**Work to be completed:**
Set down the whole Halloween essay below, word for word.

**Excerpt provided:**

Deliciously Scared


When I grew up, Halloween didn’t exist. Not for me, anyway: I was born and raised in Sweden. The closest I came to trick-or-treating was dressing up as a witch and knocking down doors for money and candy during Easter.

Come to think of it, that sounds a lot like a six-months-early Halloween. Except, I actually offered Easter cards in exchange for the money and candy (should I feel cheated?)

What did exist in Sweden, and still does for that matter, is “Allahelgonadagen” (All Saints Day): a considerably quieter affair that entails visiting gravesites of passed-on loved ones. I don’t know if most Swedes take the time to do this anymore (or if they ever did). One thing I do know, however:

In the almost 12 years since I moved to the U.S., the “American” version of Halloween has skyrocketed in popularity in Sweden. And I’m certain it has elsewhere, too.

What’s the appeal?

Something fun to do? An excuse to dress up and/or throw a party? Certainly.

Candy? YES!!

Regardless of the reason for Halloween’s spreading appeal, I can’t help but think of the oddness of this holiday that essentially – despite costumes and candy – is rooted in one basic human emotion:


Now, I’m not going to go all psychoanalytical or anthropological on you.

But I still find it interesting. Could it be that there’s a sliver of our biological make-up that thrives on fright?

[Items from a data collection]
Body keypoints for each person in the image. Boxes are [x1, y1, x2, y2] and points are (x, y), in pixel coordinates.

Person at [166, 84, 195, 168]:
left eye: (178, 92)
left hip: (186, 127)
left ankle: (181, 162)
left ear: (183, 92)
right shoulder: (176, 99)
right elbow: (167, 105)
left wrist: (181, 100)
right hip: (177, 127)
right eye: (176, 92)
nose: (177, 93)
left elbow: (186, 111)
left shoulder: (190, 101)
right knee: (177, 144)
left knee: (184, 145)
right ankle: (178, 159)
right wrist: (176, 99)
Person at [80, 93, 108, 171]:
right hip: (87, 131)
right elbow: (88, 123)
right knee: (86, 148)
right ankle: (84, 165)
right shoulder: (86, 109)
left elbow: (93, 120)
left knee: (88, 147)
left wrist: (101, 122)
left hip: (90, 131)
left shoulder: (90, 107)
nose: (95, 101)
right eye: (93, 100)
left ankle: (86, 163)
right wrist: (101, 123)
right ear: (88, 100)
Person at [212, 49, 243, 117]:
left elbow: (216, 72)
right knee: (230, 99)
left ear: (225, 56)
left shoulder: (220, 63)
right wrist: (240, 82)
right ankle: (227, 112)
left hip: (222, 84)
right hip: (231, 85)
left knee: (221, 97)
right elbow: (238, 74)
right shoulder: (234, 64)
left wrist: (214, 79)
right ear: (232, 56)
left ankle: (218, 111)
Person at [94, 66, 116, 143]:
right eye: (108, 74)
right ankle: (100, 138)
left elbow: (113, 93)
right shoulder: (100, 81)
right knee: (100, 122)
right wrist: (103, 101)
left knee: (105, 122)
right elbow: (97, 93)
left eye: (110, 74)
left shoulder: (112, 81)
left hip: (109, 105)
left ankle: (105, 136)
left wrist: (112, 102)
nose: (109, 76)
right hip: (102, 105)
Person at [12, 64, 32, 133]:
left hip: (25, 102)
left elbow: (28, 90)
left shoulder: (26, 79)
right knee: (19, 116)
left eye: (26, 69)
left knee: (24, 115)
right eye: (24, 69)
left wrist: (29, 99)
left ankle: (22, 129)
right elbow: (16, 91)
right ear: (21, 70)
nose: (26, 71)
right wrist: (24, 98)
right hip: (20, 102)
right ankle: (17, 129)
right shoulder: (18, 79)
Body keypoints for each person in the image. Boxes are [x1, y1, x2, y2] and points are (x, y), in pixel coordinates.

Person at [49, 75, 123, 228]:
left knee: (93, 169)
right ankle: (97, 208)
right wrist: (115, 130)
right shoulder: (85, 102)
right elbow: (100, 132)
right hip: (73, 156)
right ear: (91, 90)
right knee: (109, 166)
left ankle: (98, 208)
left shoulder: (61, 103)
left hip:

**Task solution:**
Deliciously Scared


When I grew up, Halloween didn’t exist. Not for me, anyway: I was born and raised in Sweden. The closest I came to trick-or-treating was dressing up as a witch and knocking down doors for money and candy during Easter.

Come to think of it, that sounds a lot like a six-months-early Halloween. Except, I actually offered Easter cards in exchange for the money and candy (should I feel cheated?)

What did exist in Sweden, and still does for that matter, is “Allahelgonadagen” (All Saints Day): a considerably quieter affair that entails visiting gravesites of passed-on loved ones. I don’t know if most Swedes take the time to do this anymore (or if they ever did). One thing I do know, however:

In the almost 12 years since I moved to the U.S., the “American” version of Halloween has skyrocketed in popularity in Sweden. And I’m certain it has elsewhere, too.

What’s the appeal?

Something fun to do? An excuse to dress up and/or throw a party? Certainly.

Candy? YES!!

Regardless of the reason for Halloween’s spreading appeal, I can’t help but think of the oddness of this holiday that essentially – despite costumes and candy – is rooted in one basic human emotion:


Now, I’m not going to go all psychoanalytical or anthropological on you.

But I still find it interesting. Could it be that there’s a sliver of our biological make-up that thrives on fright?